#### What needs to be done
Everything from the first line of the material to the line containing "of human papillary", inclusive, must be given again exactly; no pictures, and nothing past that line.

#### Supplied data

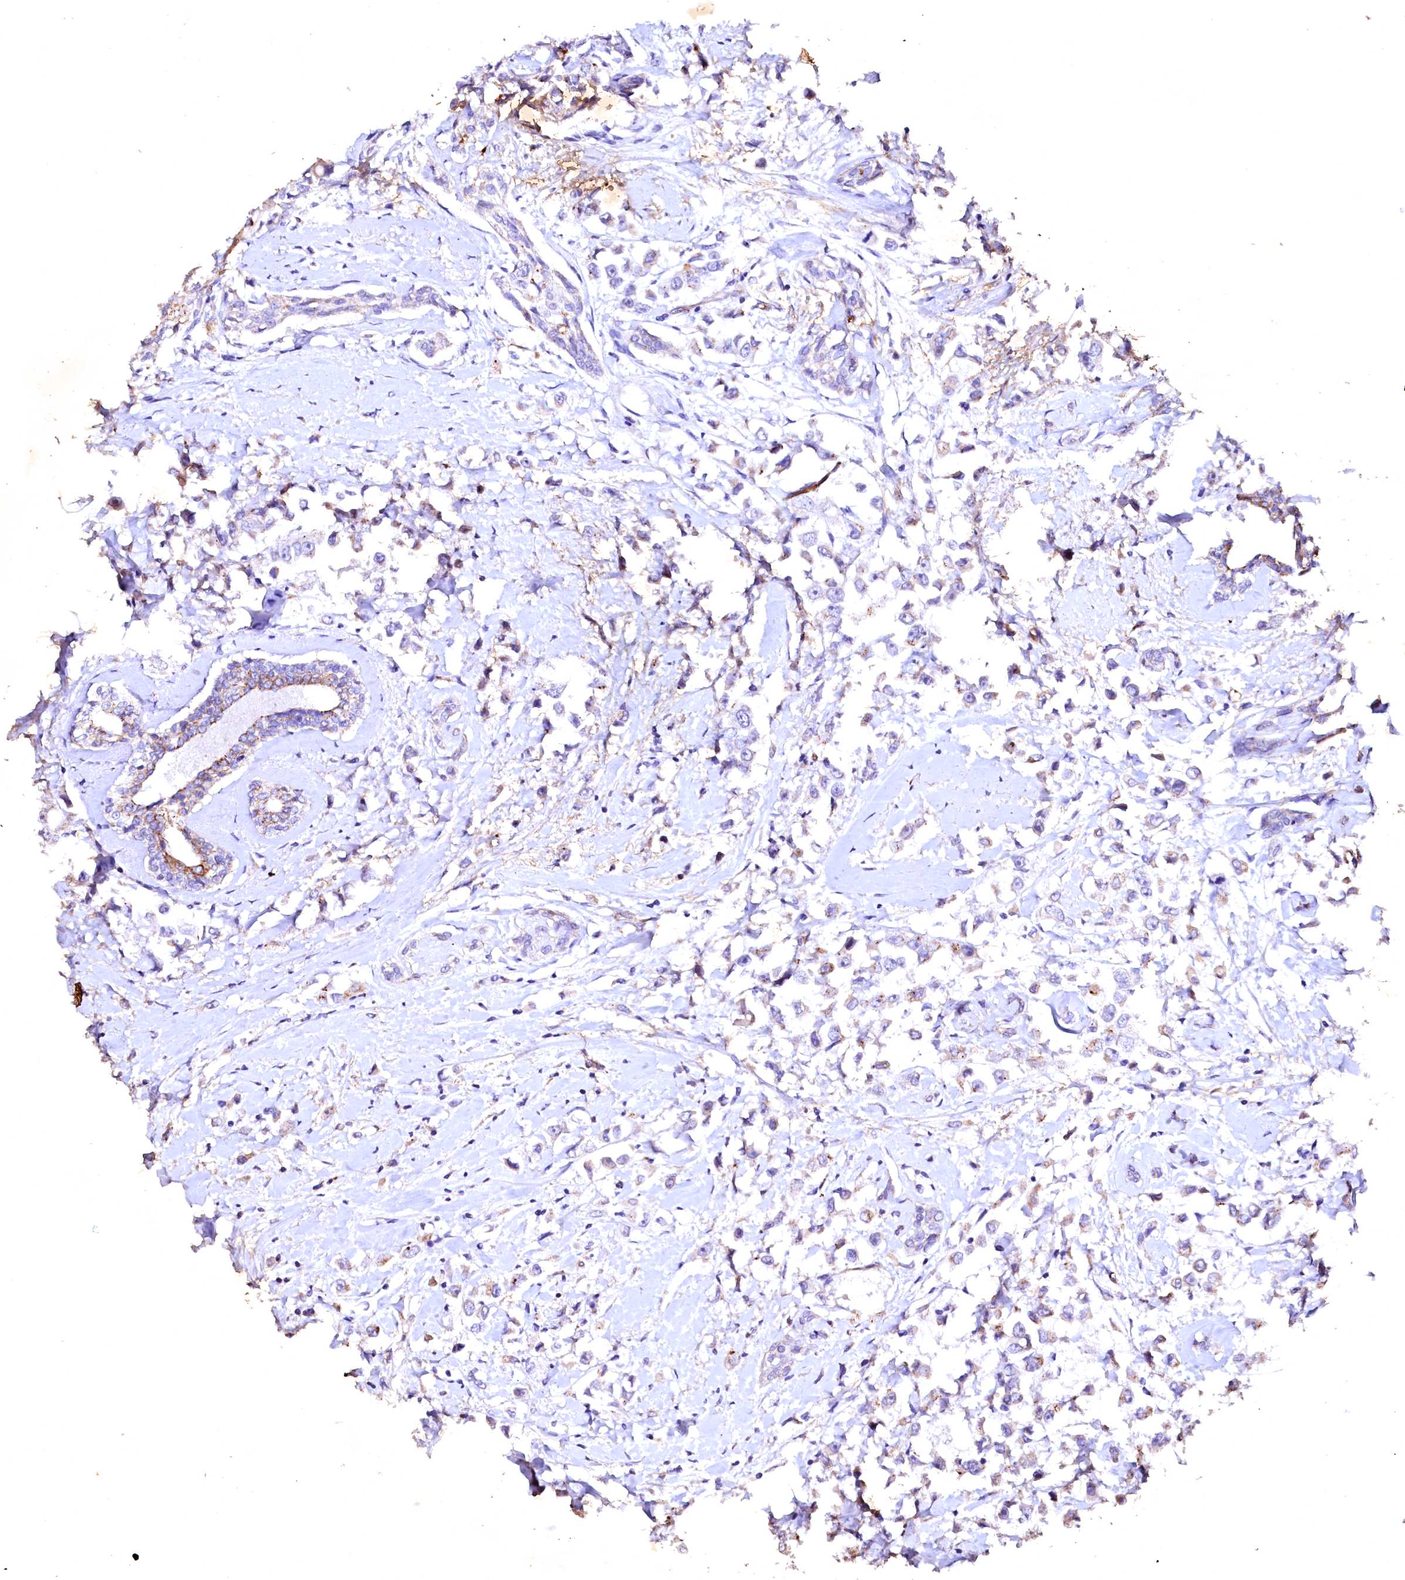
{"staining": {"intensity": "weak", "quantity": "<25%", "location": "cytoplasmic/membranous"}, "tissue": "breast cancer", "cell_type": "Tumor cells", "image_type": "cancer", "snomed": [{"axis": "morphology", "description": "Duct carcinoma"}, {"axis": "topography", "description": "Breast"}], "caption": "High magnification brightfield microscopy of intraductal carcinoma (breast) stained with DAB (brown) and counterstained with hematoxylin (blue): tumor cells show no significant positivity.", "gene": "VPS36", "patient": {"sex": "female", "age": 87}}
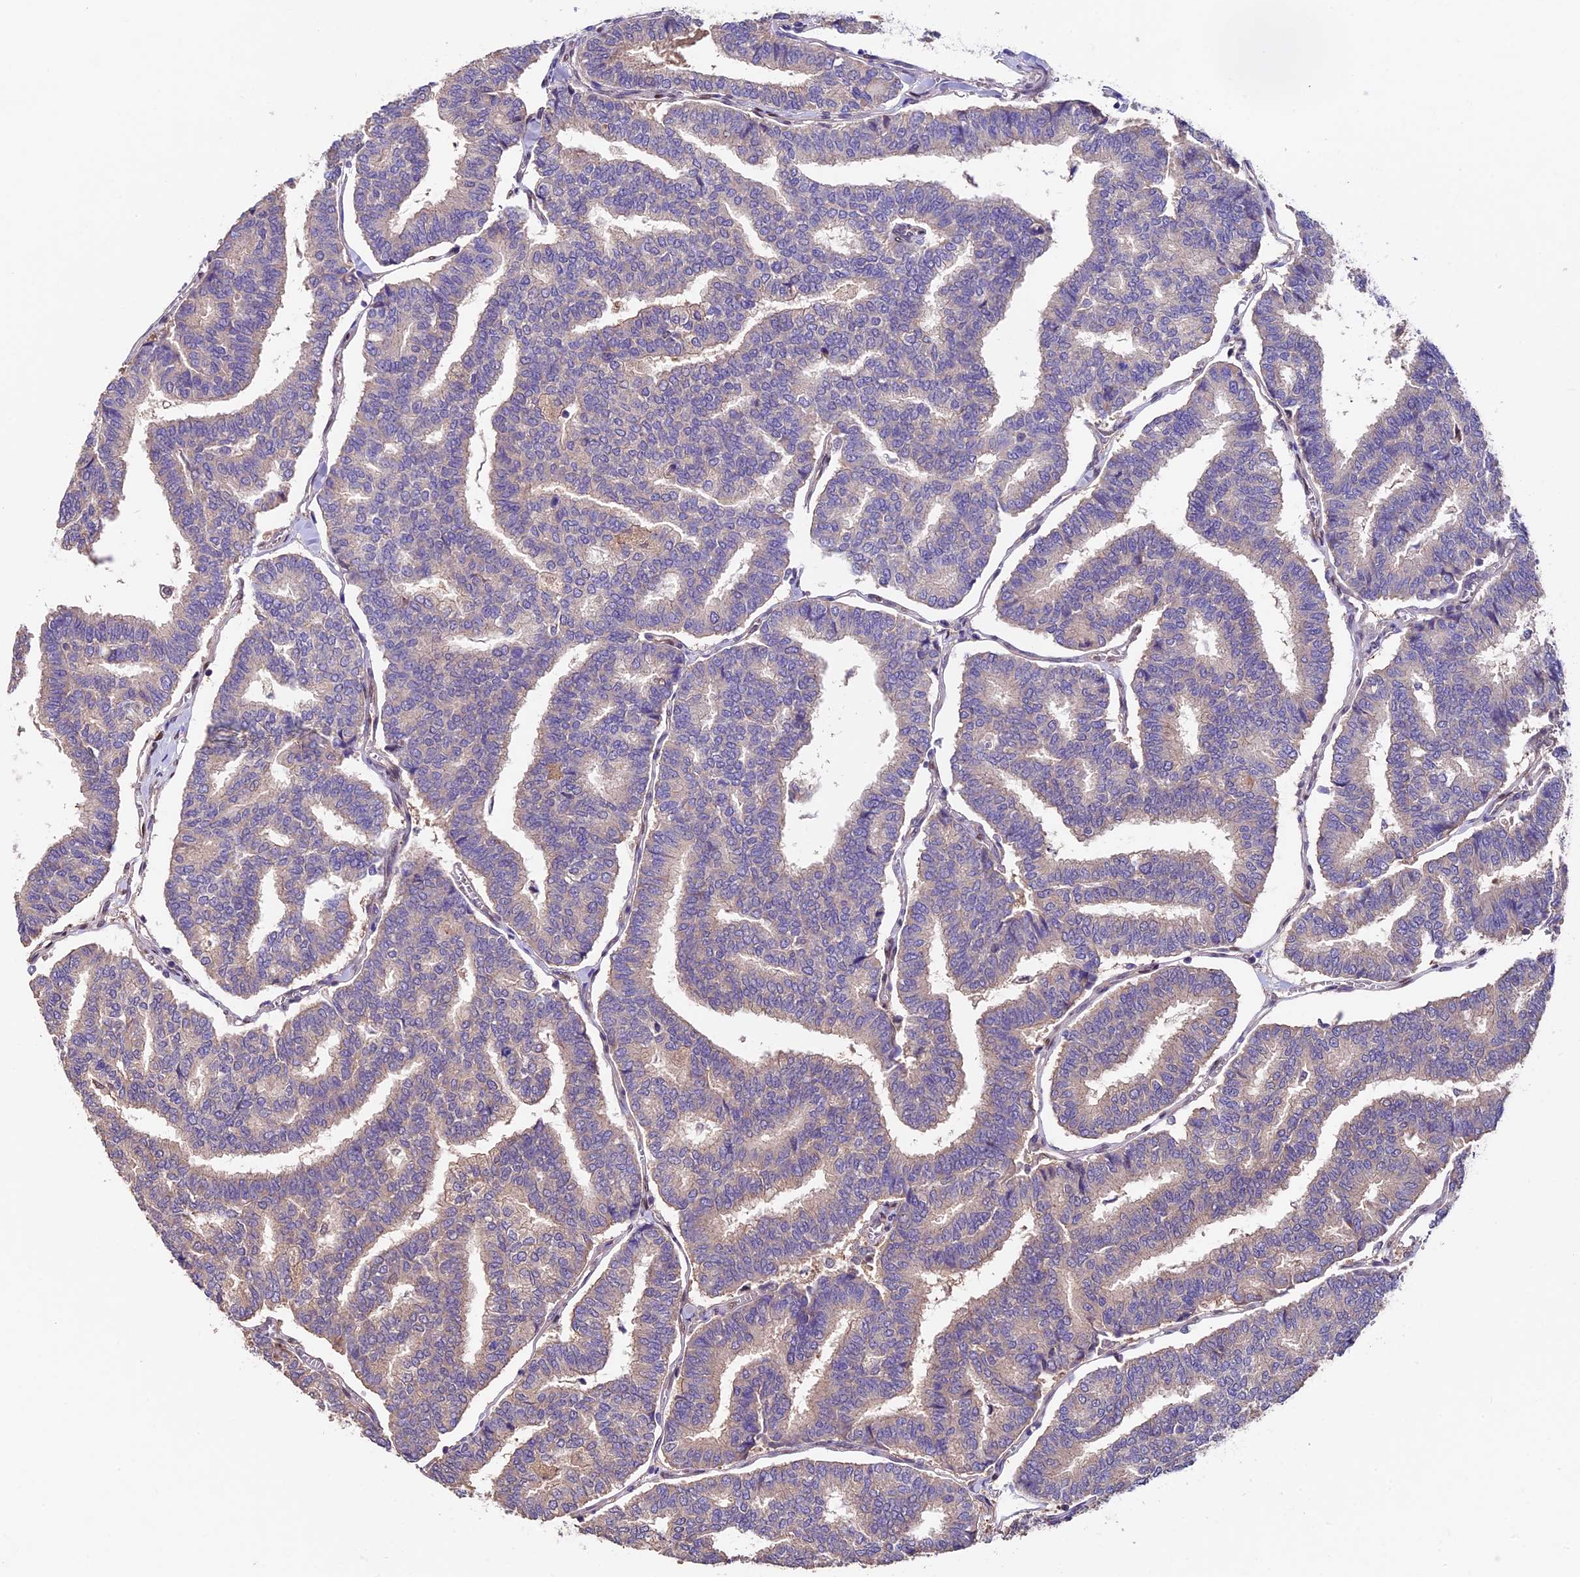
{"staining": {"intensity": "negative", "quantity": "none", "location": "none"}, "tissue": "thyroid cancer", "cell_type": "Tumor cells", "image_type": "cancer", "snomed": [{"axis": "morphology", "description": "Papillary adenocarcinoma, NOS"}, {"axis": "topography", "description": "Thyroid gland"}], "caption": "IHC of human papillary adenocarcinoma (thyroid) exhibits no staining in tumor cells. (DAB (3,3'-diaminobenzidine) immunohistochemistry visualized using brightfield microscopy, high magnification).", "gene": "SBNO2", "patient": {"sex": "female", "age": 35}}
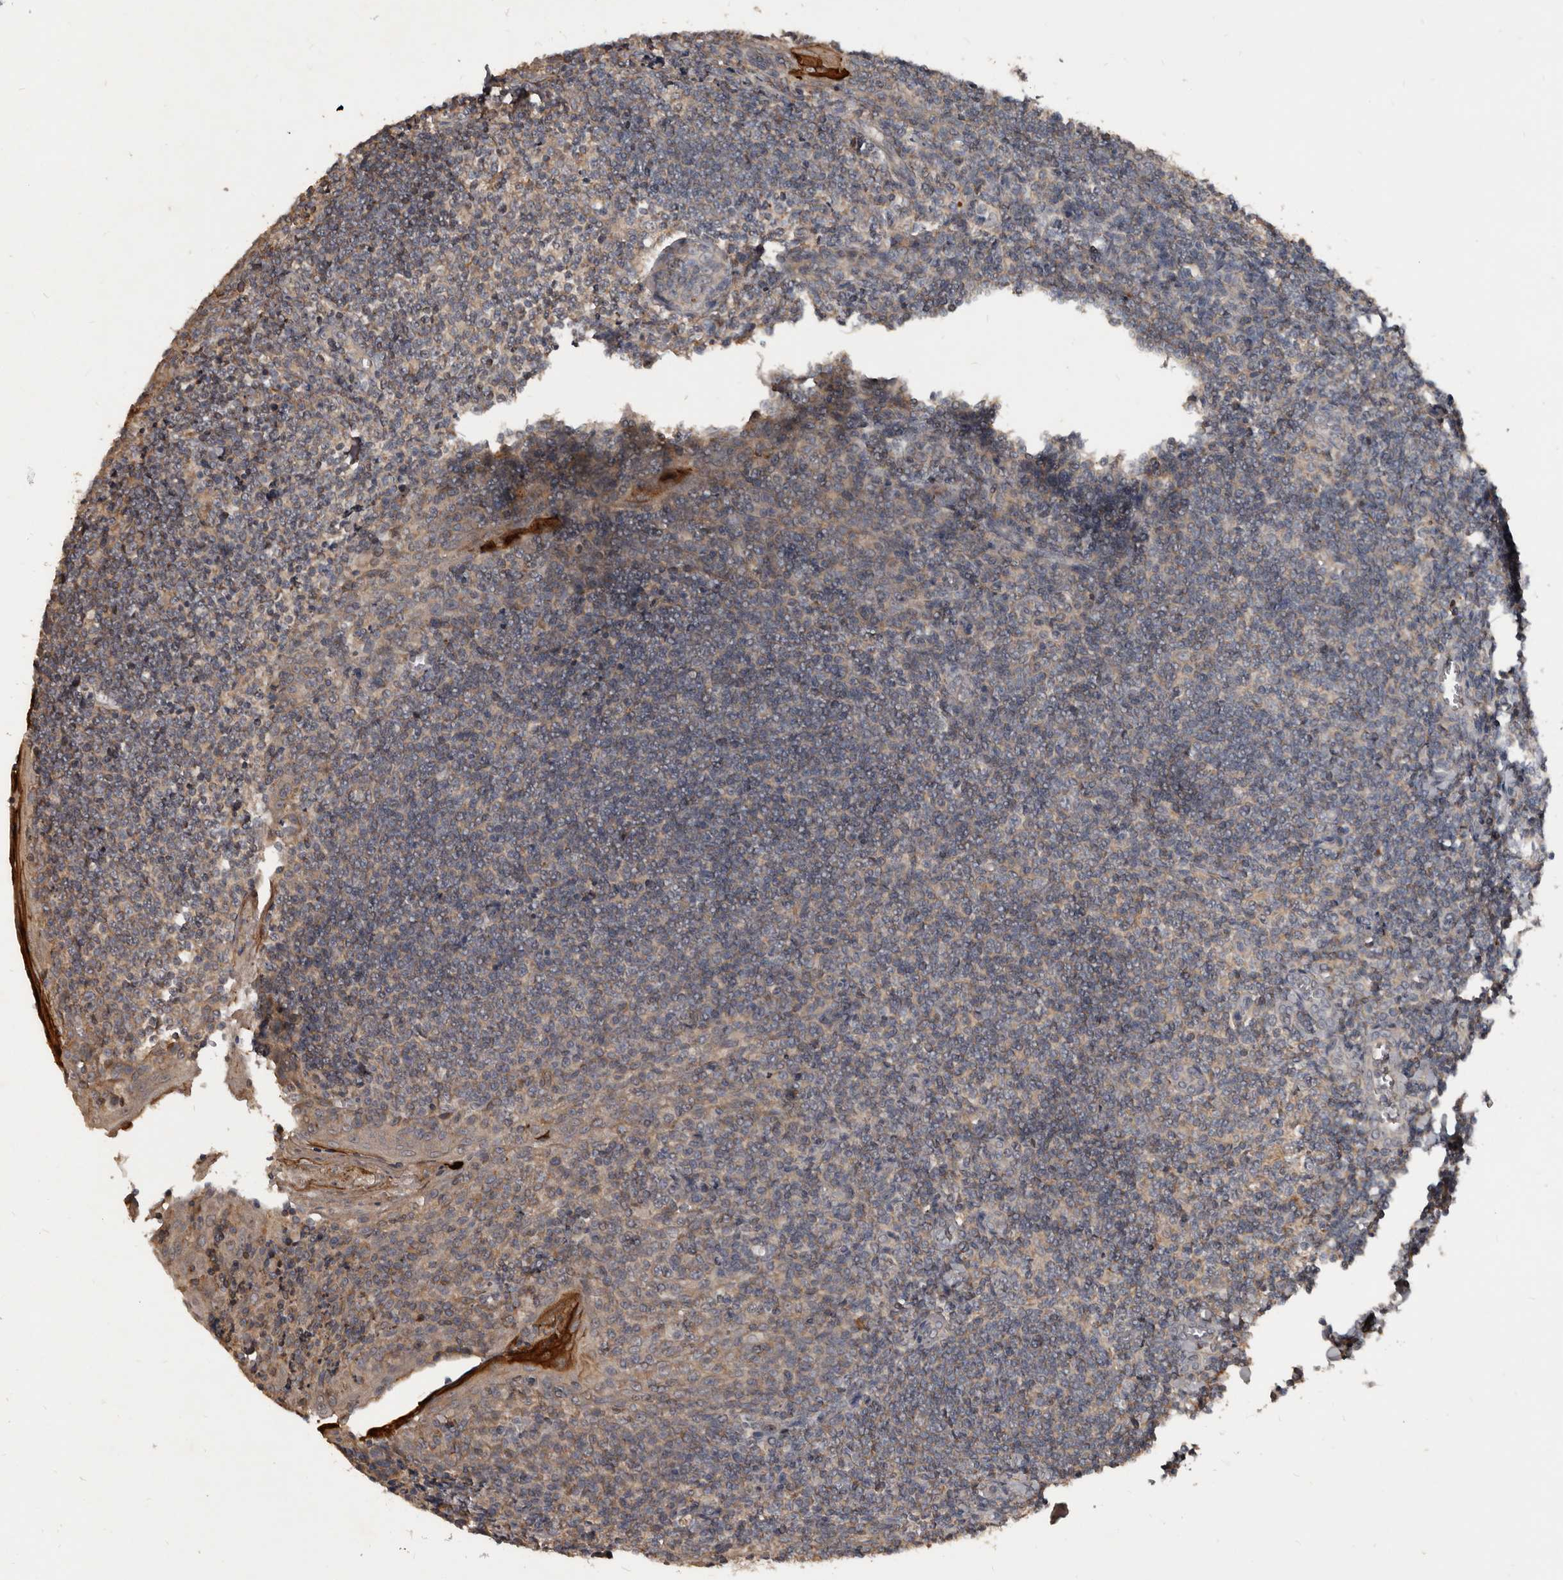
{"staining": {"intensity": "weak", "quantity": "<25%", "location": "cytoplasmic/membranous"}, "tissue": "tonsil", "cell_type": "Germinal center cells", "image_type": "normal", "snomed": [{"axis": "morphology", "description": "Normal tissue, NOS"}, {"axis": "topography", "description": "Tonsil"}], "caption": "The photomicrograph reveals no significant expression in germinal center cells of tonsil.", "gene": "GREB1", "patient": {"sex": "male", "age": 27}}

#### Solution to the exercise
{"staining": {"intensity": "weak", "quantity": "<25%", "location": "cytoplasmic/membranous"}, "tissue": "breast cancer", "cell_type": "Tumor cells", "image_type": "cancer", "snomed": [{"axis": "morphology", "description": "Duct carcinoma"}, {"axis": "topography", "description": "Breast"}], "caption": "High magnification brightfield microscopy of intraductal carcinoma (breast) stained with DAB (brown) and counterstained with hematoxylin (blue): tumor cells show no significant positivity.", "gene": "VPS36", "patient": {"sex": "female", "age": 87}}
{"staining": {"intensity": "negative", "quantity": "none", "location": "none"}, "tissue": "thyroid cancer", "cell_type": "Tumor cells", "image_type": "cancer", "snomed": [{"axis": "morphology", "description": "Papillary adenocarcinoma, NOS"}, {"axis": "topography", "description": "Thyroid gland"}], "caption": "IHC of human papillary adenocarcinoma (thyroid) exhibits no staining in tumor cells. (DAB (3,3'-diaminobenzidine) immunohistochemistry visualized using brightfield microscopy, high magnification).", "gene": "SBNO2", "patient": {"sex": "female", "age": 35}}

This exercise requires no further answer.